===== GIVEN RECORDS
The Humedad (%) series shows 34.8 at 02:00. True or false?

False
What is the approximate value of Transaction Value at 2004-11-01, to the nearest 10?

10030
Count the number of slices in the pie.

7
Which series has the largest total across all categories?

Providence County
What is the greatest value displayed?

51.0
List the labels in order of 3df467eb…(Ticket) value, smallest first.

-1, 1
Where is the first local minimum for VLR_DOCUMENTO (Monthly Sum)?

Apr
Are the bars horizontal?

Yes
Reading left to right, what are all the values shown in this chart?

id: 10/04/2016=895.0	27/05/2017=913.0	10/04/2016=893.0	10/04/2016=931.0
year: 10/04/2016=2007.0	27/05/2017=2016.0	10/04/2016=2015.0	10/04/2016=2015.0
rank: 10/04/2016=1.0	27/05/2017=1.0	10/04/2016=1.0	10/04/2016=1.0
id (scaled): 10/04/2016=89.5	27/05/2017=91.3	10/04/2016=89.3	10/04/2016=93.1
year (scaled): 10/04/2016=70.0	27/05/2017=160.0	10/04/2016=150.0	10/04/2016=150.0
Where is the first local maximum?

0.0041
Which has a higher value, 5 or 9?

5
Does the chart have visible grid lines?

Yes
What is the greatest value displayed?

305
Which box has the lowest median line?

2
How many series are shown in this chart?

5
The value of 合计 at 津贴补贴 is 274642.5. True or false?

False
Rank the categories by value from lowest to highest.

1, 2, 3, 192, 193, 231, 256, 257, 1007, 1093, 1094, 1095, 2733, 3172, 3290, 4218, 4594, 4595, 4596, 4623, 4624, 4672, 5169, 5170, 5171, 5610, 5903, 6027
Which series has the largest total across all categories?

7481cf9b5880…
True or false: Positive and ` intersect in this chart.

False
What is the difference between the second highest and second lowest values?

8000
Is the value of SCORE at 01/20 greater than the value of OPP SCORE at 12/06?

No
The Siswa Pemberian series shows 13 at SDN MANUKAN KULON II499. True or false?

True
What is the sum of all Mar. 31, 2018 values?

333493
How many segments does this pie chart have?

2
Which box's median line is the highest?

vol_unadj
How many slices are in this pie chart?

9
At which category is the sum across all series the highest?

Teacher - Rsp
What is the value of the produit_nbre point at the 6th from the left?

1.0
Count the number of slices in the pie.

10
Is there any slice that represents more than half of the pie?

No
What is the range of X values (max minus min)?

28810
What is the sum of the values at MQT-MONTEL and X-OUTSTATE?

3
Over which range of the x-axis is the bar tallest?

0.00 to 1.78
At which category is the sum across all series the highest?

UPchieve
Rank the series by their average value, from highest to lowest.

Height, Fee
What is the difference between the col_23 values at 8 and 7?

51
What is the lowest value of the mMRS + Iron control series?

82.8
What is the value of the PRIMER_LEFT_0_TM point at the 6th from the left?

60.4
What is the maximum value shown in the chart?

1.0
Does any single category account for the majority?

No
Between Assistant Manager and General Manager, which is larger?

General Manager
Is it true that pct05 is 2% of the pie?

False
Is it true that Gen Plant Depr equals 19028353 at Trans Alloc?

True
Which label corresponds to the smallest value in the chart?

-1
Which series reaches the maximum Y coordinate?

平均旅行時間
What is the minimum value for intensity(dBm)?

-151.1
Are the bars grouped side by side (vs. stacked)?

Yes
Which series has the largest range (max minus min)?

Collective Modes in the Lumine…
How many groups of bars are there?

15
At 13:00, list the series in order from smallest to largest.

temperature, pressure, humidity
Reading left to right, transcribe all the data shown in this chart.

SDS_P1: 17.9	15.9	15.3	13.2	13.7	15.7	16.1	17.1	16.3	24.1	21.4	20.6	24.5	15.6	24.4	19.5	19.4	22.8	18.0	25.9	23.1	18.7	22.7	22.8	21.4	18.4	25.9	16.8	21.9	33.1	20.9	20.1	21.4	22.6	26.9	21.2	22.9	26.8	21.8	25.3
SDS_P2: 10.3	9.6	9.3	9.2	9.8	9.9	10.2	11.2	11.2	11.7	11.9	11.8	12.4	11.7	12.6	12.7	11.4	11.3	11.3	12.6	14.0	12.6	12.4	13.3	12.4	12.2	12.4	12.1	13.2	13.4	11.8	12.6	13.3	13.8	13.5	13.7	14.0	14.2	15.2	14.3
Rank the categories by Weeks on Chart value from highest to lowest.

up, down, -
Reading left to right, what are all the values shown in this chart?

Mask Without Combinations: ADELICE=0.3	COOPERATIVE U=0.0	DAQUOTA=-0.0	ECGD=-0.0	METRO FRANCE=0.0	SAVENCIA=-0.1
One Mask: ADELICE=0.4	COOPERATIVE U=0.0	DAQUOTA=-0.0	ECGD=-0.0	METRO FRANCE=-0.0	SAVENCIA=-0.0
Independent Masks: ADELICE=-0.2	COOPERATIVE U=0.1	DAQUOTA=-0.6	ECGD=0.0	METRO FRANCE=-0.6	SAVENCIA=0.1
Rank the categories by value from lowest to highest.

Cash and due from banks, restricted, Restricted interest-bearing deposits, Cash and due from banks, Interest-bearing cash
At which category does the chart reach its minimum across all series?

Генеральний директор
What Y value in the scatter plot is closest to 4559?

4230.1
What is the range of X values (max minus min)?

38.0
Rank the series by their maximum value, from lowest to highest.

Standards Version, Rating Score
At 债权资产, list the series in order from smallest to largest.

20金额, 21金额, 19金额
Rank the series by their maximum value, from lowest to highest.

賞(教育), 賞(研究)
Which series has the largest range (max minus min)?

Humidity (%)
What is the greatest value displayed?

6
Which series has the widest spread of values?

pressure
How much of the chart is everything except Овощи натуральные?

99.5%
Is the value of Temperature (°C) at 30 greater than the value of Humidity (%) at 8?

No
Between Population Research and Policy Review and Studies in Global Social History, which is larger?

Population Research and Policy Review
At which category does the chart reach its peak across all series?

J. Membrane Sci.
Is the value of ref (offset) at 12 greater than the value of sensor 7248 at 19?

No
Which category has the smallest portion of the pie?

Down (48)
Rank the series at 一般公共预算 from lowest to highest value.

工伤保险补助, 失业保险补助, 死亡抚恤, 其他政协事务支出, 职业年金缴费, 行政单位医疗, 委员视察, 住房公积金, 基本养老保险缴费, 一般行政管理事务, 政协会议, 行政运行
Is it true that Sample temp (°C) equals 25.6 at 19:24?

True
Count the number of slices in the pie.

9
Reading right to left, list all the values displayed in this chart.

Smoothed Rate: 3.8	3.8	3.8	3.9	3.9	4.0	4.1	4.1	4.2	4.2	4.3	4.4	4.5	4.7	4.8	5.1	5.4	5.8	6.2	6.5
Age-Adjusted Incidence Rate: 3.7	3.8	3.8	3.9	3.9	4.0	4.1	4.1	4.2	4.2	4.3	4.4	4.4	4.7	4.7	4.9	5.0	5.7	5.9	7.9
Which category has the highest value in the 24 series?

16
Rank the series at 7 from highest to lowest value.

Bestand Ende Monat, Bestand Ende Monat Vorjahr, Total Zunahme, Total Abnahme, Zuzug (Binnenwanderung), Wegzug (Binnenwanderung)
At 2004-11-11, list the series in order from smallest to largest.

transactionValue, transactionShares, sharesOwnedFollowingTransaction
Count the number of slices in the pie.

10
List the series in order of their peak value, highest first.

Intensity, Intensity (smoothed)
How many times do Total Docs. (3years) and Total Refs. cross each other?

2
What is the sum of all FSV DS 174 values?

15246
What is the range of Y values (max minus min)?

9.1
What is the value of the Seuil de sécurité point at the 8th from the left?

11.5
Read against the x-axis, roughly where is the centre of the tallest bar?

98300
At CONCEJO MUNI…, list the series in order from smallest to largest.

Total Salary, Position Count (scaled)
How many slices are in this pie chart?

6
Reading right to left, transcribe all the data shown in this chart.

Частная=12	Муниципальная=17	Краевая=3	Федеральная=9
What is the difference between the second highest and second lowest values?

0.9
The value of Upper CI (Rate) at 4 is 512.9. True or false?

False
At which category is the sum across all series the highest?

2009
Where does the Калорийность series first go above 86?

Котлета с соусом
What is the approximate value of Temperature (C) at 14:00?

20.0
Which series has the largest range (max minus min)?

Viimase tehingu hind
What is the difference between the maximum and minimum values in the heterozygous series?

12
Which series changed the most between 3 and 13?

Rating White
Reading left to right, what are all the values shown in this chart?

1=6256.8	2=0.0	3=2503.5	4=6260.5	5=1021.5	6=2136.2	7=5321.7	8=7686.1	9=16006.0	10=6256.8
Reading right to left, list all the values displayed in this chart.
==========
*YOUR ASSIGNMENT:* Quote everything from the first line down to the line containing "Where is the first local minimum", with both ends included, reproducing each line exactly.

*WRITTEN RESPONSE:*
The Humedad (%) series shows 34.8 at 02:00. True or false?

False
What is the approximate value of Transaction Value at 2004-11-01, to the nearest 10?

10030
Count the number of slices in the pie.

7
Which series has the largest total across all categories?

Providence County
What is the greatest value displayed?

51.0
List the labels in order of 3df467eb…(Ticket) value, smallest first.

-1, 1
Where is the first local minimum for VLR_DOCUMENTO (Monthly Sum)?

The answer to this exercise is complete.